Mientras esto sucede, en la casa del novio un ejército de parientes preparan gran cantidad de corundas –khurhunda–, que son unos tamales de masa de maíz envueltos en hojas de la misma planta, las cuales son cocidas al vapor en ollas de barro, o a veces en tinas de aluminio, para satisfacer la gran demanda. Asimismo, se prepara el churhipu, que es carne de res en caldo con chile, muy similar al mole de olla, todo acompañado con la tradicional charanda.

Para trasladarse de un lugar a otro, como ritual permanente se debe ir bailando por las calles del pueblo al ritmo de la música que toca la banda; esto se repite invariablemente en todos los lugares que se visitan, donde además no se podrán despreciar los alimentos que los anfitriones otorgan a los invitados.

Caso curioso es la práctica de otra serie de rituales que complementan la ceremonia, como es la participación de los niños de la comunidad, que al parecer toman su intervención como un adiestramiento para su futura boda, ya que el promedio de edad de las parejas que se casan varía entre los quince y los dieciocho años.

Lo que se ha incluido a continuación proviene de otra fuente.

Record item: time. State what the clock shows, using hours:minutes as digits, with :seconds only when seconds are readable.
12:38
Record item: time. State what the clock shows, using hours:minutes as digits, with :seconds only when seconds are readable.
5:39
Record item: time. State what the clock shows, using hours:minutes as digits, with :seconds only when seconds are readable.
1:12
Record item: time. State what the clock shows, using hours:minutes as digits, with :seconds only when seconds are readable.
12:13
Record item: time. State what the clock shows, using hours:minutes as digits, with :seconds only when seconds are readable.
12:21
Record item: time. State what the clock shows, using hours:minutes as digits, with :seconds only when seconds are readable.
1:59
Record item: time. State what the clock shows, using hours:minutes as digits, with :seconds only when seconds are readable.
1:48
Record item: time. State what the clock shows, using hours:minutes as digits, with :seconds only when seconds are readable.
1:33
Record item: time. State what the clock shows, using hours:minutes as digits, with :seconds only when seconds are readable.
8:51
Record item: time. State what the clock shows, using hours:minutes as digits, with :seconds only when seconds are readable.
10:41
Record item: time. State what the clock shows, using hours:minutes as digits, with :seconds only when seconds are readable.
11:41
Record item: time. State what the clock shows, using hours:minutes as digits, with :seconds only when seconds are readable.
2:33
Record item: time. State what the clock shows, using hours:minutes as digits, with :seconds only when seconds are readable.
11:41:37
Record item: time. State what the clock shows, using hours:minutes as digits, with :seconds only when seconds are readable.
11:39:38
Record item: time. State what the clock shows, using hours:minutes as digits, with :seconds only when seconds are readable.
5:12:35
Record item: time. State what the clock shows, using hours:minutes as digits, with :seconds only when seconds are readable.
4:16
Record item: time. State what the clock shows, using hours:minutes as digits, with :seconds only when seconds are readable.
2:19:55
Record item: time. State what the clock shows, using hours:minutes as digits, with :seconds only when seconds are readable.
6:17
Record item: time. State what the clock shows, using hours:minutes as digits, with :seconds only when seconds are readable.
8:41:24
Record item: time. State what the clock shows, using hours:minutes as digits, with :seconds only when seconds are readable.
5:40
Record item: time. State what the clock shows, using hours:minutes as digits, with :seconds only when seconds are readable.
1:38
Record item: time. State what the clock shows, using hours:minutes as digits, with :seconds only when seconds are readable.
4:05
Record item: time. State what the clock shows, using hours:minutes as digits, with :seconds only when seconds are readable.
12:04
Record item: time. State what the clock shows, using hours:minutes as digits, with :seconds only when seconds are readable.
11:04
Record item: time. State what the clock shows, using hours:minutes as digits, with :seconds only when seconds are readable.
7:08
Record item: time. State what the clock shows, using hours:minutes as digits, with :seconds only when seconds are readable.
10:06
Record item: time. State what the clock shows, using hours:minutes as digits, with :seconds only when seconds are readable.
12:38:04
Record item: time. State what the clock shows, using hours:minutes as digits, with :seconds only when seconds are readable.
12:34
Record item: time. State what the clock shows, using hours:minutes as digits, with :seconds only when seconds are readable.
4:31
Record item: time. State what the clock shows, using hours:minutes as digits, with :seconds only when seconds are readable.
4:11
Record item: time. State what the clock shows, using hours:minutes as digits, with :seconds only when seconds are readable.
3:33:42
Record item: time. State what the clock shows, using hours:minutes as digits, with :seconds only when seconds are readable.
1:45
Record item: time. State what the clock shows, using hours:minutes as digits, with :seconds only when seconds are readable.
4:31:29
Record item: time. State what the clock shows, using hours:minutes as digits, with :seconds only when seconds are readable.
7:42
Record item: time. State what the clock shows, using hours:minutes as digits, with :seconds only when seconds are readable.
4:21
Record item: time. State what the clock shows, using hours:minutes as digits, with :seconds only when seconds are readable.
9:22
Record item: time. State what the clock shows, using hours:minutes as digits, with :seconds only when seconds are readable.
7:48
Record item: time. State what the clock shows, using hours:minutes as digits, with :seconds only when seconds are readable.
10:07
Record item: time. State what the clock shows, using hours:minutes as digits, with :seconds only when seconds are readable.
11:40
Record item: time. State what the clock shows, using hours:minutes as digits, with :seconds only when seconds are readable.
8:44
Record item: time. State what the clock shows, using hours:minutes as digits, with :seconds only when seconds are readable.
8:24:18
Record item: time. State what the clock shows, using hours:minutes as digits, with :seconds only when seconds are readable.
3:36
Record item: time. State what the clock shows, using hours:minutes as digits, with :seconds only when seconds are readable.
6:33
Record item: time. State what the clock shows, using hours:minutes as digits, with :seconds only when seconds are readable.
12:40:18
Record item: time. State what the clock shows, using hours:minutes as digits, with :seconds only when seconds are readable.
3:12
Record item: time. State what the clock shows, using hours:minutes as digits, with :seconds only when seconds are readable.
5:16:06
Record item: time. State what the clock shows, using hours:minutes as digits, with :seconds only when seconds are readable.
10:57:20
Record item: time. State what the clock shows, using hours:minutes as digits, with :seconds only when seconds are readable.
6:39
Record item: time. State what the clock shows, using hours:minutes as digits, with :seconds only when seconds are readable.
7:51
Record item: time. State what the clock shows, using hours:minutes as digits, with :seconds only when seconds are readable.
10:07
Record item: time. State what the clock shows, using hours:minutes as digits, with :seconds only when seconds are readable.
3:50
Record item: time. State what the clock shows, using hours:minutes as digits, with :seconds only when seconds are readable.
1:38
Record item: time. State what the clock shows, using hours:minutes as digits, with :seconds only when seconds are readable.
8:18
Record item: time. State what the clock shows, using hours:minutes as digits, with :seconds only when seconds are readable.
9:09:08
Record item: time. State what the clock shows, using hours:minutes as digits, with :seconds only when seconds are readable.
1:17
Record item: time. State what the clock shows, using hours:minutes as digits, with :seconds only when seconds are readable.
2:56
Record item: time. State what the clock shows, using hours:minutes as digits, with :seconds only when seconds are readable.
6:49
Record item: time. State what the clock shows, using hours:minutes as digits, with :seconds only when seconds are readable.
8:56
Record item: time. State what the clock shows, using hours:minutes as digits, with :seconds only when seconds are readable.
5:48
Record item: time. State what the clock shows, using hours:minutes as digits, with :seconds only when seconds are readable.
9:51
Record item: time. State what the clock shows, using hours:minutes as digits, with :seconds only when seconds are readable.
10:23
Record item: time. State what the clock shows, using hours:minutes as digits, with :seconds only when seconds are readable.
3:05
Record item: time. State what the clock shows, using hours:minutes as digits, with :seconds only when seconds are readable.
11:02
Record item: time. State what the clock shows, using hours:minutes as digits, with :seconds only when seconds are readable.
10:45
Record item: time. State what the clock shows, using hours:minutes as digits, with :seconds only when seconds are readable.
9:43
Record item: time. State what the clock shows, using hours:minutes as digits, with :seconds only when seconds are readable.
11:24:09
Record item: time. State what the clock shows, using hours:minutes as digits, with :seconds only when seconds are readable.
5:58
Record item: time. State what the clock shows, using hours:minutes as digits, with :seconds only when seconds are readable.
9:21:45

Durante uno de los recorridos por el pueblo, las personas del sexo masculino (principalmente los niños) llevan colgando del hombro unos atados de leña simulados, de donde penden pequeñas tiras de carne seca, símbolo de la responsabilidad masculina de proveer de recursos a la casa. En cuanto a las mujeres, éstas portan su rebozo tradicional, en el que colocan una pieza de pan en forma de niño, y completan su ornamentación con las ramas de un árbol del lugar, significando con ello la fertilidad materna y el cuidado de la familia.

Los padrinos juegan un papel muy importante dentro de la ceremonia. El ser padrino no es cosa fácil, pues éste deberá llevar cargando durante dos recorridos –uno diario–, los enseres domésticos que les han regalado a los jóvenes esposos, utensilios que van desde piezas de plástico, como platos y escobas, hasta ollas de peltre, cazuelas de barro, metate y molcajete, lo que representa un verdadero reto de resistencia, ya que el recorrido abarca toda la comunidad. En ocasiones, si la economía del padrino lo permite, puede contratar a una persona del mismo pueblo para que lleve a cabo esta parte de la ceremonia.

Es común que en una parada en la casa de la novia todos los invitados se formen en dos filas paralelas, y a cada persona se le dé atole verde de grano de maíz, conocido como kamata, el cual se toma directamente del plato, a la vez que se baila al ritmo de la música.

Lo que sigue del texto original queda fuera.